Source: arvy, investment calculator

A Gift with Double Benefits

A child, godparent, or godchild account offers more than just financial benefits. It also provides a wonderful opportunity to teach your child the value of money and an understanding of investments from an early age. Imagine your child, at 15 or 16 years old, looking at their account statement and seeing how their money has grown. The feeling of owning a small part of the global economy can be incredibly motivating and educational.

Giving your child a “read-only” login to the account could allow them to track investments and see how markets function. Together, you can discuss developments, make decisions, and thereby strengthen their understanding of economic relationships and the importance of saving and investing. This is a valuable lesson, rarely taught in schools.

Financial Independence Through Foresight

In a world where financial security is increasingly important, it’s crucial to plan early. By regularly investing the child allowance, you lay the foundation for your child’s financial independence. Imagine your child, at 20 years old, already having a portfolio worth CHF 102,000. What a sense of freedom that would give them!

This financial foundation could empower your child to make confident decisions—whether it’s pursuing further education, traveling the world, or even starting their own business. By investing now, you’re not just giving your child money; you’re giving them the freedom to pursue their dreams.

The Power of Compound Interest

Another significant advantage of early investment is the effect of compound interest. Compound interest occurs when the interest earned on your investment is reinvested, thus earning interest on interest. Over time, this leads to exponential growth in your investment.

Let’s revisit the example of investing CHF 200 per month with an average return of 7%. After 10 years, you would have accumulated CHF 34,404. But after another 10 years (a total of 20 years), you would have almost tripled that amount to CHF 102,000. This demonstrates the power of compound interest—the longer the money remains invested, the more the wealth grows.

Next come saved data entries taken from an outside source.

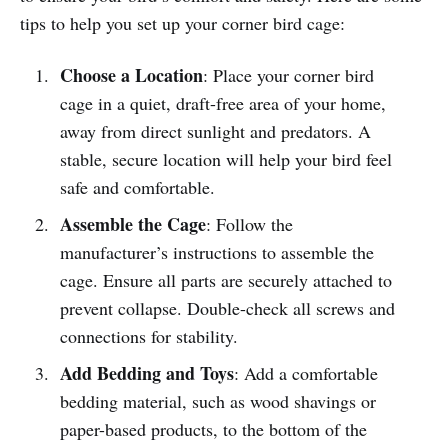
tips to help you set up your corner bird cage:
Choose a Location
: Place your corner bird
cage in a quiet, draft-free area of your home,
away from direct sunlight and predators. A
stable, secure location will help your bird feel
safe and comfortable.
Assemble the Cage
: Follow the
manufacturer’s instructions to assemble the
cage. Ensure all parts are securely attached to
prevent collapse. Double-check all screws and
connections for stability.
Add Bedding and Toys
: Add a comfortable
bedding material, such as wood shavings or
paper-based products, to the bottom of the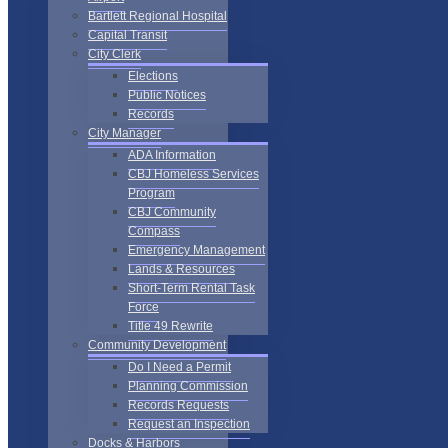
Bartlett Regional Hospital
Capital Transit
City Clerk
Elections
Public Notices
Records
City Manager
ADA Information
CBJ Homeless Services
Program
CBJ Community
Compass
Emergency Management
Lands & Resources
Short-Term Rental Task
Force
Title 49 Rewrite
Community Development
Do I Need a Permit
Planning Commission
Records Requests
Request an Inspection
Docks & Harbors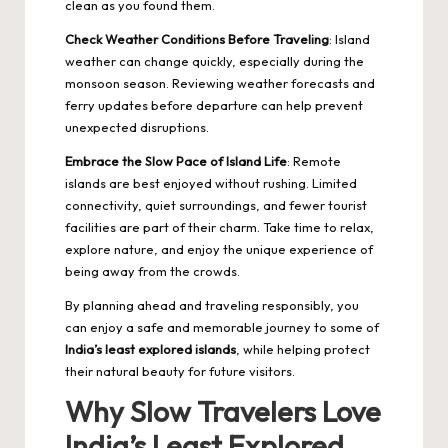
clean as you found them.
Check Weather Conditions Before Traveling
: Island
weather can change quickly, especially during the
monsoon season. Reviewing weather forecasts and
ferry updates before departure can help prevent
unexpected disruptions.
Embrace the Slow Pace of Island Life
: Remote
islands are best enjoyed without rushing. Limited
connectivity, quiet surroundings, and fewer tourist
facilities are part of their charm. Take time to relax,
explore nature, and enjoy the unique experience of
being away from the crowds.
By planning ahead and traveling responsibly, you
can enjoy a safe and memorable journey to some of
India’s least explored islands
, while helping protect
their natural beauty for future visitors.
Why Slow Travelers Love
India’s Least Explored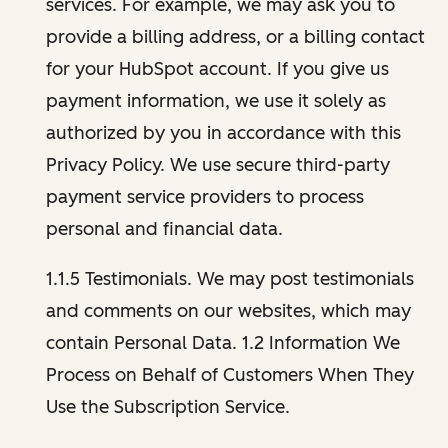
services. For example, we may ask you to
provide a billing address, or a billing contact
for your HubSpot account. If you give us
payment information, we use it solely as
authorized by you in accordance with this
Privacy Policy. We use secure third-party
payment service providers to process
personal and financial data.
1.1.5 Testimonials. We may post testimonials
and comments on our websites, which may
contain Personal Data. 1.2 Information We
Process on Behalf of Customers When They
Use the Subscription Service.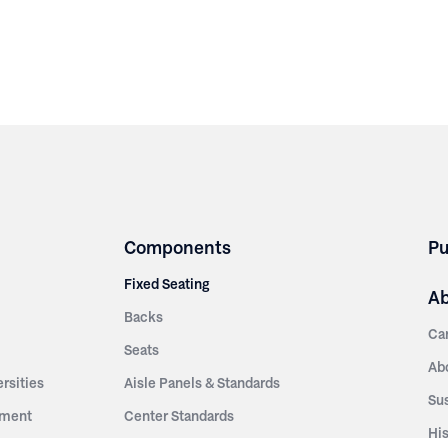
Components
Pu
Fixed Seating
A
Backs
Ca
Seats
Ab
rsities
Aisle Panels & Standards
Sus
nment
Center Standards
Hi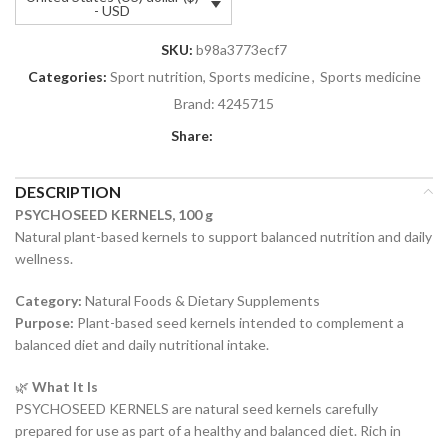
- USD
SKU:
b98a3773ecf7
Categories:
Sport nutrition, Sports medicine
,
Sports medicine
Brand:
4245715
Share:
DESCRIPTION
PSYCHOSEED KERNELS, 100 g
Natural plant-based kernels to support balanced nutrition and daily
wellness.
Category:
Natural Foods & Dietary Supplements
Purpose:
Plant-based seed kernels intended to complement a
balanced diet and daily nutritional intake.
🌿
What It Is
PSYCHOSEED KERNELS are natural seed kernels carefully
prepared for use as part of a healthy and balanced diet. Rich in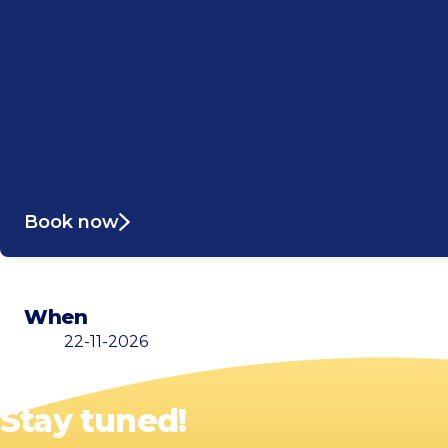
Book now
When
22-11-2026
Stay tuned!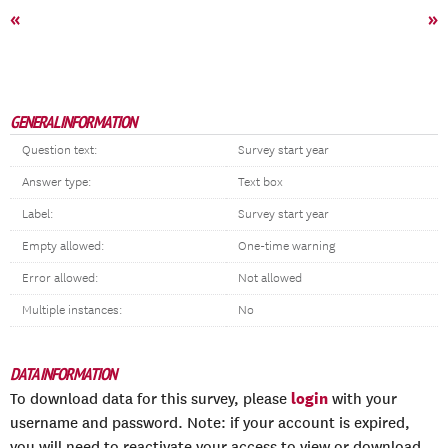
«
»
GENERAL INFORMATION
Question text:
Survey start year
Answer type:
Text box
Label:
Survey start year
Empty allowed:
One-time warning
Error allowed:
Not allowed
Multiple instances:
No
DATA INFORMATION
login
To download data for this survey, please
with your
username and password. Note: if your account is expired,
you will need to reactivate your access to view or download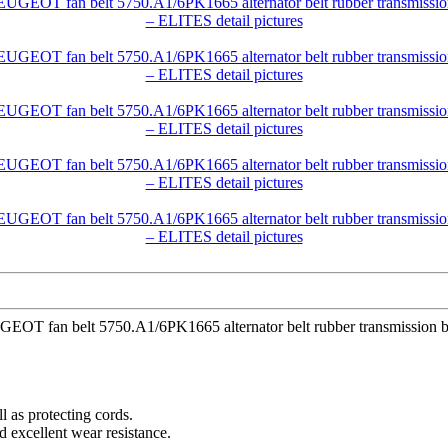
EUGEOT fan belt 5750.A1/6PK1665 alternator belt rubber transmiss
l as protecting cords.
d excellent wear resistance.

Source: arvy, investment calculator

What If You Don’t Invest?

It’s also important to consider what happens if you don’t invest the money. Of course, you could use the child allowance to cover daily expenses, which is entirely reasonable. But that money would then be spent and gone.

By investing it, however, you turn this monthly amount into growing wealth. In a time where living costs are steadily rising and state pensions might not be enough, this early investment could make a crucial difference.

A Legacy That Lasts

By investing the child allowance in a child, godparent, or godchild account, you’re not just creating short-term benefits, but laying the foundation for a legacy that can last generations. You’re giving your child not only the chance to have a significant sum of money at 20, but also the knowledge and skills to grow that wealth further.

Who knows—your child, inspired by your example, might one day do the same for their own children. In this way, you’re creating not just financial wealth but also a tradition of financial education and responsibility that extends far beyond your own lifetime.

arvy’s takeaway

Investing the child allowance in a child, godparent, or godchild account is one of the best decisions you can make for your child’s future. It allows for the accumulation of significant wealth while imparting crucial lessons in financial literacy and responsibility. By starting early, you give your child the most valuable gift: the freedom to pursue their dreams without financial constraints.